L’interview de Gunther BUNEL, gérant de ABECEDAIRE & adhérent de la CPME 76

C’est dans un petit salon à l’arrière d’une salle de réunion, où tourne une platine vinyle jouant un album de Miles Davis, que Gunther Bunel nous accueille.

À trois cents mètres de la gare de Rouen, l’équipe d’ABECEDAIRE a installé ses nouveaux locaux ainsi que ceux de la jeune association Normandie.ai, qui organise un événement gratuit pour les visiteurs au Parc Expo de Rouen, le 19 décembre 2024 : la toute première « Journée Normande des intelligences artificielles responsables ».

 

Peux-tu te présenter et nous présenter tes activités ?

Je m’appelle Gunther Bunel, j’ai grandi à Paris, où j’ai longtemps travaillé pour Veolia Environnement dans le transport urbain. J’ai aussi vécu à Londres, d’où je suis revenu après le Brexit. J’ai créé à Rouen, il y a six ans, un studio de développement web appelé ABECEDAIRE, dans lequel nous continuons de développer des solutions numériques.

En travaillant sur la conception de solutions intégrant de l’intelligence artificielle, nos clients nous ont demandé, il y a deux ans, de commencer à les former, car nous étions « les mieux placés » pour les accompagner.

Cela paraissait tellement logique pour eux que nous avons pris, avec mon associé Simon Lecoeur, la décision de créer l’organisme de formation PIXEL Compétences.

Aujourd’hui, nous formons en entreprise des dirigeants et collaborateurs sur les bonnes techniques et pratiques de l’intelligence artificielle.
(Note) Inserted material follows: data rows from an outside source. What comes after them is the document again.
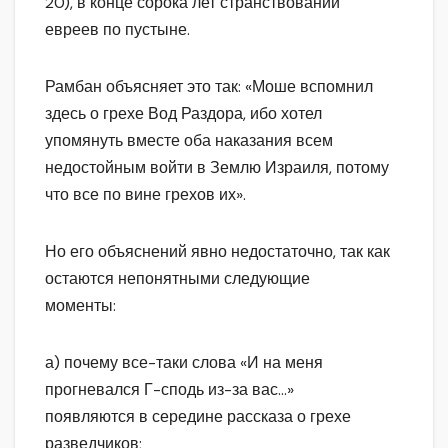
20), в конце сорока лет странствований
евреев по пустыне.
Рамбан объясняет это так: «Моше вспомнил
здесь о грехе Вод Раздора, ибо хотел
упомянуть вместе оба наказания всем
недостойным войти в Землю Израиля, потому
что все по вине грехов их».
Но его объяснений явно недостаточно, так как
остаются непонятными следующие
моменты:
а) почему все-таки слова «И на меня
прогневался Г-сподь из-за вас…»
появляются в середине рассказа о грехе
разведчиков;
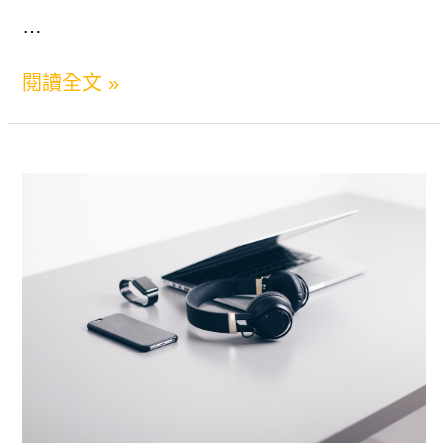
確！
…
如
閱讀全文 »
何
知
道
對
方
已
讀
訊
息？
Nous avons aussi été retenus cette année pour accompagner des institutions publiques (Région, Métropole, OPCO) sur les sujets liés à l’intelligence artificielle.

 

Peux-tu nous citer quelques-unes de tes références ?

Pourquoi pas.

Nous avons le plaisir de compter plusieurs projets pilotés par TOSHIBA Europe, l’application de l’Armada 2023, l’Office de Tourisme de Dieppe, NAE, E.Leclerc, Éolienne en Mer… et quelques autres.

 

Comment est née l’idée de Normandie.ai ?

Il me restait encore quelques heures de sommeil à sacrifier.
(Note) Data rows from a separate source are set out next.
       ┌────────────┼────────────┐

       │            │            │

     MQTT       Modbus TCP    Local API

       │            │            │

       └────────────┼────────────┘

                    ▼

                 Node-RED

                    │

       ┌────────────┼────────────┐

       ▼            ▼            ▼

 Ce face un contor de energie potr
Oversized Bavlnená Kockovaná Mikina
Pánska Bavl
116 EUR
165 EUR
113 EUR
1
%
Avec une poignée de bénévoles passionnés, nous avons créé, en début d’année, l’association loi 1901 Normandie.ai, qui, comme son nom l’indique, a pour volonté de fédérer l’ensemble des acteurs normands travaillant autour des sujets de l’intelligence artificielle.

L’association organise la première édition de « La Journée Normande des Intelligences Artificielles Responsables » le 19 décembre prochain au Parc Expo de Rouen.

 

Quelle est la nécessité de créer un événement tel que celui-ci ?

Fédérer et faire parler du territoire.

Depuis mon arrivée en Normandie, j’entends régulièrement que nous sommes trop proches de Paris et que cela joue en notre défaveur.

 

En Normandie, nous avons tous les composants d’une bonne recette pour les sujets liés à l’intelligence artificielle.

Nous avons des laboratoires de recherche, des entreprises, des étudiants et des projets sur l’ensemble de la région, qui abordent des thématiques économiques et sociétales.

Il ne reste qu’à le faire savoir et à travailler de concert.

 

L’IA redistribue les cartes dans de nombreux domaines. Pour autant, nous devons être sensibles à la notion de souveraineté de nos données, qu’elles soient personnelles ou qu’elles appartiennent à nos entreprises.

Cela nous amène à l’éthique et à la responsabilité de chacun.

Il n’y a pas de magie dans l’IA : il y a des atouts et des conséquences derrière chaque ligne de code.

 

Des enjeux éthiques, comme je l’évoquais à l’instant, mais aussi économiques et écologiques.

 

Par exemple, en jouant une heure à faire des licornes sur ChatGPT, vous consommez un litre d’eau.

C’est un fait.

Une fois qu’on le sait, on se doit tous d’adapter nos « nouvelles habitudes ».

 

Cela passe aussi par la définition du :

Pourquoi avant le comment ?

 

L’événement du 19 décembre proposera des conférences sur différentes thématiques (stratégie, société, technologie et design).

Par exemple, une conférence sera proposée par deux intervenantes, Emmanuelle ABOAF et Thanh Lan DOUBLIER, sur le handicap, pour expliquer comment les outils d’IA peuvent accompagner les personnes en situation de handicap.

 

Nous aborderons également la notion de droit, une question qui intéresse particulièrement les entreprises, quelle que soit leur taille.

 

En somme, je dirais que nous sommes tous dans un bac à sable gigantesque qui évolue tellement vite que l’événement nous permet de nous rencontrer et aussi de nous interroger.

 

Si les visiteurs repartent avec plus de questions que de réponses, nous aurons avancé collectivement.